**DIRECTIONS:** Reproduce the material below line for line, without changes, from its first line through the line containing "216 371 62 92", including both of those lines.

**INFORMATION SUPPLIED:**
____
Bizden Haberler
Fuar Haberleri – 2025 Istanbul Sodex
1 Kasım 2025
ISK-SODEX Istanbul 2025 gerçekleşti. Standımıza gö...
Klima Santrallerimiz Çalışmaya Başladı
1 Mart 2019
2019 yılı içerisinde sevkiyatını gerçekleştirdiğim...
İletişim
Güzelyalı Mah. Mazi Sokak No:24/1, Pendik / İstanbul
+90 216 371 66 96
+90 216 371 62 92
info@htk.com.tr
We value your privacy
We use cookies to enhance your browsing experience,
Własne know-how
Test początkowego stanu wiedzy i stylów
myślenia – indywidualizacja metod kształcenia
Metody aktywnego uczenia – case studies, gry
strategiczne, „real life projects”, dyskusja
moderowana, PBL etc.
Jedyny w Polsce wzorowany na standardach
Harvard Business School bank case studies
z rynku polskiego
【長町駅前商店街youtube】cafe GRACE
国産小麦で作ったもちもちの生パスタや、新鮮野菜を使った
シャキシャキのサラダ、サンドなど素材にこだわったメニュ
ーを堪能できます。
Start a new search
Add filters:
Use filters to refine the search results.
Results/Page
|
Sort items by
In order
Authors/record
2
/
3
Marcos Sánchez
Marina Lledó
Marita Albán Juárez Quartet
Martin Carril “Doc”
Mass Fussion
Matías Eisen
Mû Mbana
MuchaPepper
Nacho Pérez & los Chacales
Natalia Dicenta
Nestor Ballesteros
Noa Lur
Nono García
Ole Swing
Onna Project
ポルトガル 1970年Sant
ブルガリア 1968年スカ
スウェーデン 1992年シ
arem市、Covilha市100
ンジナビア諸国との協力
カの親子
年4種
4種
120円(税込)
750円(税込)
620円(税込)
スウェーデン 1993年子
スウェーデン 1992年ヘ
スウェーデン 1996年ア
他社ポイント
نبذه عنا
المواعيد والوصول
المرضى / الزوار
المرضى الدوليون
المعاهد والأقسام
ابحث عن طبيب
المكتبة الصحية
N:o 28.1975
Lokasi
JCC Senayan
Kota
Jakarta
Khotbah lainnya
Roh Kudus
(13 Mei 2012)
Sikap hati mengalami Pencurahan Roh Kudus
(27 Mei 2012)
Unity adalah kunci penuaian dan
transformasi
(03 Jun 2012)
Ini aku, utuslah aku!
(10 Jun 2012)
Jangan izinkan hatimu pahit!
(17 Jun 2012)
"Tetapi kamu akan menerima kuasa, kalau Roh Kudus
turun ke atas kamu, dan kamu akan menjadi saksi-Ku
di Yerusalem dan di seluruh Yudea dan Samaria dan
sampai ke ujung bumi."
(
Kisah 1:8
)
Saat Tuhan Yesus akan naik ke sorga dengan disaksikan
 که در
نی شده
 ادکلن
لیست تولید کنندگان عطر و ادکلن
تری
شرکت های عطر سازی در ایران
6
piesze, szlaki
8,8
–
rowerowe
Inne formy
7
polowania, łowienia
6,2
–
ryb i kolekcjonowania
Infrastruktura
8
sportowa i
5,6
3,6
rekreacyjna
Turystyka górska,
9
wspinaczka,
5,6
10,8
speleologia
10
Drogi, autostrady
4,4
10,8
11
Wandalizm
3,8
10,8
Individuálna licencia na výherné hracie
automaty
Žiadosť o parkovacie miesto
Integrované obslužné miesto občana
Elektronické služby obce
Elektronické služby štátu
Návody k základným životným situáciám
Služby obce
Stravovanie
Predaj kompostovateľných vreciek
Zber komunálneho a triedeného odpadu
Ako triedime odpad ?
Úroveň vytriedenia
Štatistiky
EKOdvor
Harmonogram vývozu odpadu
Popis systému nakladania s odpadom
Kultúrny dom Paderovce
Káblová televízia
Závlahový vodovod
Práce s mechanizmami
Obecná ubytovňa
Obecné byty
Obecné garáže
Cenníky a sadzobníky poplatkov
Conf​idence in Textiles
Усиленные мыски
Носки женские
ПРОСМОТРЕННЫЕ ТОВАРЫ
____
**EXERCISE SOLUTION:**
Bizden Haberler
Fuar Haberleri – 2025 Istanbul Sodex
1 Kasım 2025
ISK-SODEX Istanbul 2025 gerçekleşti. Standımıza gö...
Klima Santrallerimiz Çalışmaya Başladı
1 Mart 2019
2019 yılı içerisinde sevkiyatını gerçekleştirdiğim...
İletişim
Güzelyalı Mah. Mazi Sokak No:24/1, Pendik / İstanbul
+90 216 371 66 96
+90 216 371 62 92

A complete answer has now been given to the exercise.